Despite favorable organ-specific responses with atezolizumab-bevacizumab, there was no difference in PFS between the atezolizumab-bevacizumab and lenvatinib groups. This may be due to the fact that the ORR was not statistically different between the two groups despite the greater extent of the tumor response with atezolizumab-bevacizumab. Moreover, PFS could additionally be affected by the duration of response or disease stabilization. Nevertheless, a numerically higher ORR and a more prominent tumor response may at least in part explain the favorable trend for OS among patients treated with atezolizumab-bevacizumab. The results of the pooled analysis (combining the atezolizumab-bevacizumab and lenvatinib groups) showing that a tumor response in each organ translates into better PFS and OS support our findings. As no prospective head-to-head comparison between atezolizumab-bevacizumab and lenvatinib has been conducted to date, further investigation is required.

In the current analysis, we compared the organ-specific response patterns according to the etiology of HCC between atezolizumab-bevacizumab and lenvatinib. Potential discrepancies in the efficacy outcomes with ICIs according to the etiology have been noted, particularly for the limited ICI efficacy over MKIs in NASH-related HCC in a recent meta-analysis and a large multinational real-world study [23, 24]. Although recent post hoc analysis of the IMBrave150 study showed no relationship in terms of the efficacy outcomes with atezolizumab-bevacizumab per the etiology of HCC [25], our study suggests that the relatively favorable efficacy outcomes with atezolizumab-bevacizumab over lenvatinib may be predominantly seen in patients with a viral etiology HCC, which is in line with a previous report [24]. Unlike the case for HCCs with a viral etiology, which was associated with a consistently better organ-specific response regardless of the site of the tumor lesions, the organ-specific response was not clearly better with atezolizumab-bevacizumab than that with lenvatinib for LN and intraabdominal metastasis. In addition, a profound tumor response (≥ 50% and ≥ 80% reduction in tumor burden) was not observed for intrahepatic HCC lesions with a non-viral etiology. Since the interpretation of this data is limited owing to the small number of patients with a non-viral etiology, these findings need to be validated in an independent cohort. Nevertheless, our results suggest that the etiology of HCC and the site of metastasis should be taken into consideration when making clinical decisions.

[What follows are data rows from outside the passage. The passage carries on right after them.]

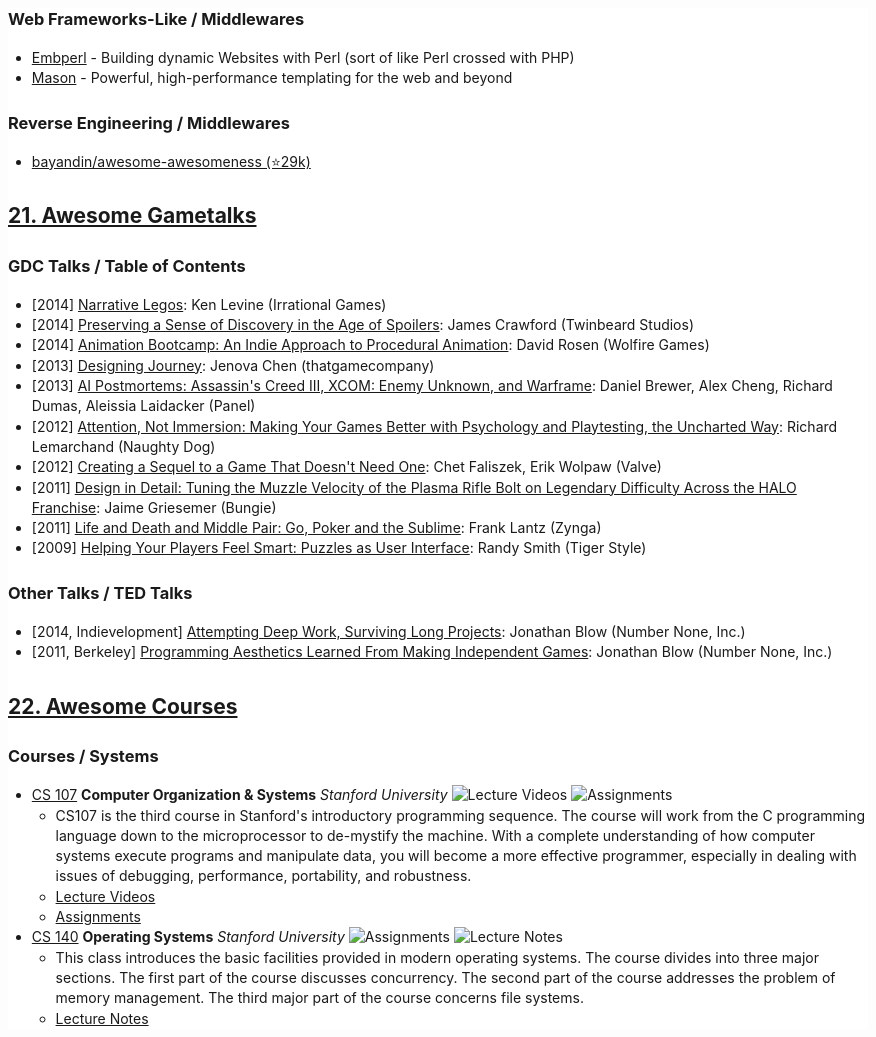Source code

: ### Web Frameworks-Like / Middlewares

*   [Embperl](https://metacpan.org/pod/Embperl) - Building dynamic Websites with Perl (sort of like Perl crossed with PHP)
*   [Mason](https://metacpan.org/pod/Mason) - Powerful, high-performance templating for the web and beyond

### Reverse Engineering / Middlewares

*   [bayandin/awesome-awesomeness (⭐29k)](https://github.com/bayandin/awesome-awesomeness)

## [21. Awesome Gametalks](/content/hzoo/awesome-gametalks/week/README.md)

### GDC Talks / Table of Contents

*   \[2014] [Narrative Legos](http://www.gdcvault.com/play/1020434/): Ken Levine (Irrational Games)
*   \[2014] [Preserving a Sense of Discovery in the Age of Spoilers](http://vimeo.com/91436410): James Crawford (Twinbeard Studios)
*   \[2014] [Animation Bootcamp: An Indie Approach to Procedural Animation](http://www.gdcvault.com/play/1020583/): David Rosen (Wolfire Games)
*   \[2013] [Designing Journey](http://www.gdcvault.com/play/1017700/): Jenova Chen (thatgamecompany)
*   \[2013] [AI Postmortems: Assassin's Creed III, XCOM: Enemy Unknown, and Warframe](http://www.gdcvault.com/play/1018058/): Daniel Brewer, Alex Cheng, Richard Dumas, Aleissia Laidacker (Panel)
*   \[2012] [Attention, Not Immersion: Making Your Games Better with Psychology and Playtesting, the Uncharted Way](http://www.gdcvault.com/play/1015745/): Richard Lemarchand (Naughty Dog)
*   \[2012] [Creating a Sequel to a Game That Doesn't Need One](https://www.youtube.com/watch?v=OLqk4aqpXlQ): Chet Faliszek, Erik Wolpaw (Valve)
*   \[2011] [Design in Detail: Tuning the Muzzle Velocity of the Plasma Rifle Bolt on Legendary Difficulty Across the HALO Franchise](http://www.gdcvault.com/play/1014704/): Jaime Griesemer (Bungie)
*   \[2011] [Life and Death and Middle Pair: Go, Poker and the Sublime](http://gdcvault.com/play/1014383/): Frank Lantz (Zynga)
*   \[2009] [Helping Your Players Feel Smart: Puzzles as User Interface](http://www.gdcvault.com/play/1333/): Randy Smith (Tiger Style)

### Other Talks / TED Talks

*   \[2014, Indievelopment] [Attempting Deep Work, Surviving Long Projects](http://vimeo.com/94259578): Jonathan Blow (Number None, Inc.)
*   \[2011, Berkeley] [Programming Aesthetics Learned From Making Independent Games](https://www.youtube.com/watch?v=JjDsP5n2kSM): Jonathan Blow (Number None, Inc.)

## [22. Awesome Courses](/content/prakhar1989/awesome-courses/week/README.md)

### Courses / Systems

*   [CS 107](https://courseware.stanford.edu/pg/courses/lectures/371747) **Computer Organization & Systems** *Stanford University* <img src="https://assets-cdn.github.com/images/icons/emoji/unicode/1f4f9.png" width="20" height="20" alt="Lecture Videos" title="Lecture Videos" /> <img src="https://assets-cdn.github.com/images/icons/emoji/unicode/1f4bb.png" width="20" height="20" alt="Assignments" title="Assignments" />
    *   CS107 is the third course in Stanford's introductory programming sequence. The course will work from the C programming language down to the microprocessor to de-mystify the machine. With a complete understanding of how computer systems execute programs and manipulate data, you will become a more effective programmer, especially in dealing with issues of debugging, performance, portability, and robustness.
    *   [Lecture Videos](https://www.youtube.com/playlist?list=PL08D9FA018A965057\&spfreload=10)
    *   [Assignments](http://web.stanford.edu/class/cs107/assignments.html)
*   [CS 140](http://web.stanford.edu/\~ouster/cgi-bin/cs140-spring14/lectures.php) **Operating Systems** *Stanford University* <img src="https://assets-cdn.github.com/images/icons/emoji/unicode/1f4bb.png" width="20" height="20" alt="Assignments" title="Assignments" /> <img src="https://assets-cdn.github.com/images/icons/emoji/unicode/1f4dd.png" width="20" height="20" alt="Lecture Notes" title="Lecture Notes" />
    *   This class introduces the basic facilities provided in modern operating systems. The course divides into three major sections. The first part of the course discusses concurrency. The second part of the course addresses the problem of memory management. The third major part of the course concerns file systems.
    *   [Lecture Notes](http://web.stanford.edu/\~ouster/cgi-bin/cs140-spring14/lectures.php)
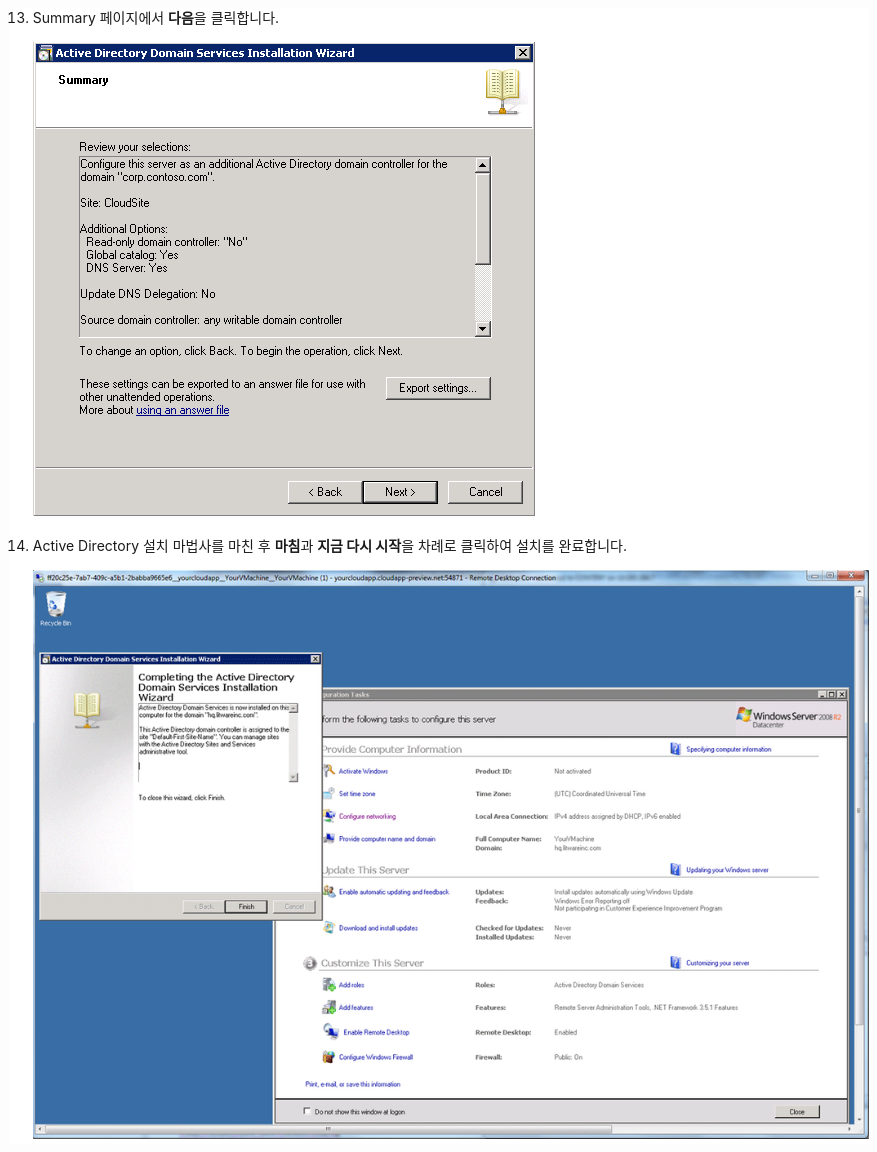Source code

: 13. Summary 페이지에서 **다음**을 클릭합니다.

	![AddDC13](./media/virtual-networks-install-replica-active-directory-domain-controller/AddDC13.png)

14. Active Directory 설치 마법사를 마친 후 **마침**과 **지금 다시 시작**을 차례로 클릭하여 설치를 완료합니다. 

	![AddDC14](./media/virtual-networks-install-replica-active-directory-domain-controller/AddDC14.png)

There are some limitations to be considered in the current study. Its retrospective nature, the single center-based analysis, and the absence of a validation cohort may limit the interpretation and generalizability of our data. Nevertheless, given the limited reports on organ-specific responses in HCC patients treated in this setting, our results could provide practical insights into selecting ICI-based treatments for patients with HCC. Because our study included only patients in the first-line setting, a bias potentially caused by the development of resistance to previous treatments could be precluded. Moreover, the use of a control group involving patients uniformly treated with lenvatinib enabled us to compare the effect of ICI-based treatment on each specific organ with this multikinase inhibitor. Finally, due to the retrospective nature of the current study, adverse events may not have been fully captured.

In conclusion, atezolizumab-bevacizumab was consistently associated with a more favorable organ-specific response than lenvatinib, regardless of the site of the tumor lesions in patients with unresectable HCC. Intrahepatic HCC lesions should not be considered to be less responsive to atezolizumab-bevacizumab, especially for patients with viral etiology HCCs. The uncertain benefits of organ-specific responses in non-viral etiology HCCs highlight the need to address this question further in future studies.